You may notice my occasional posting about non-essential things? I haven't always been this cool.
 
Hmmm. Interesting. Glad I caught this exchange, ladies. I might have some questions.

You may notice my occasional posting about non-essential things? I haven't always been this cool.
ECT awaits you. A little brain-burn always helps. But I'd rather have a full bottle in front of me than a prefrontal lobotomy. YMMV.
 
ECT awaits you. A little brain-burn always helps. But I'd rather have a full bottle in front of me than a prefrontal lobotomy. YMMV.

:eek:My brain burns just fine w/out it. Kinda like that song "Spinning Wheels".

Shit. Thats some brutal, last resort stuff there. I'll get back to you on that matter later. It's an issue close to my heart (or head) these days. I mean, the damage is done.
 
It means allot that you're taking the time to respond to me. I really feel for your sister. Her and I are on the same dark road together with many others. I've learned in my short time dealing with GAD that I'm not alone even though I feel like I am. My doctor told me to try and reach out to people and not to be afraid. She said never feel scared when wanting advice from people do to them possibly having something that might help me somehow.

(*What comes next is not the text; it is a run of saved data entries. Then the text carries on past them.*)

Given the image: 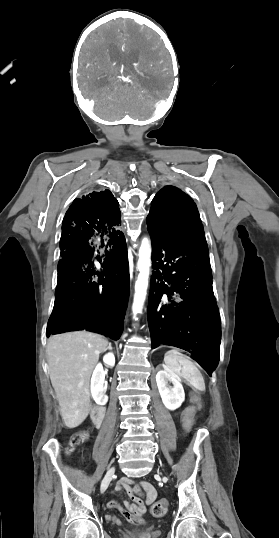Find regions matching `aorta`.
I'll return each mask as SVG.
<instances>
[{"label": "aorta", "mask_w": 279, "mask_h": 538, "mask_svg": "<svg viewBox=\"0 0 279 538\" xmlns=\"http://www.w3.org/2000/svg\"><path fill=\"white\" fill-rule=\"evenodd\" d=\"M150 258H151V246H150L149 240L147 238H144L139 248V259L137 262L139 275L135 282V294H134V300H133V305H132L134 319L136 320H137L136 315L142 311V308L146 299L149 271H150V266H151Z\"/></svg>", "instance_id": "762f6f07"}]
</instances>
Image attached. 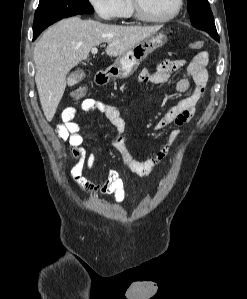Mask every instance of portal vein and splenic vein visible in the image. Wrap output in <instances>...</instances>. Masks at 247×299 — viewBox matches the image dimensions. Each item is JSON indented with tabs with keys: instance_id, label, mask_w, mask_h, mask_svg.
<instances>
[{
	"instance_id": "1",
	"label": "portal vein and splenic vein",
	"mask_w": 247,
	"mask_h": 299,
	"mask_svg": "<svg viewBox=\"0 0 247 299\" xmlns=\"http://www.w3.org/2000/svg\"><path fill=\"white\" fill-rule=\"evenodd\" d=\"M97 52H98V49L96 47H94V48L91 49V53L92 54L95 55V54H97Z\"/></svg>"
}]
</instances>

My prayers and thoughts are with your sister. I know the hell shes going through :(

thank you for the kind thoughts. :)

I'm glad that people can be a bit more open about their mental health.

I grew up with my mum being bipolar and schizophrenic and it was hard and scary as a kid people calling her crazy and saying we would be just like her.

Not that I'm saying it was any easier for her. It wasn't. ECT left her in bad shape.

But in saying that for some it works and makes their life more bearable.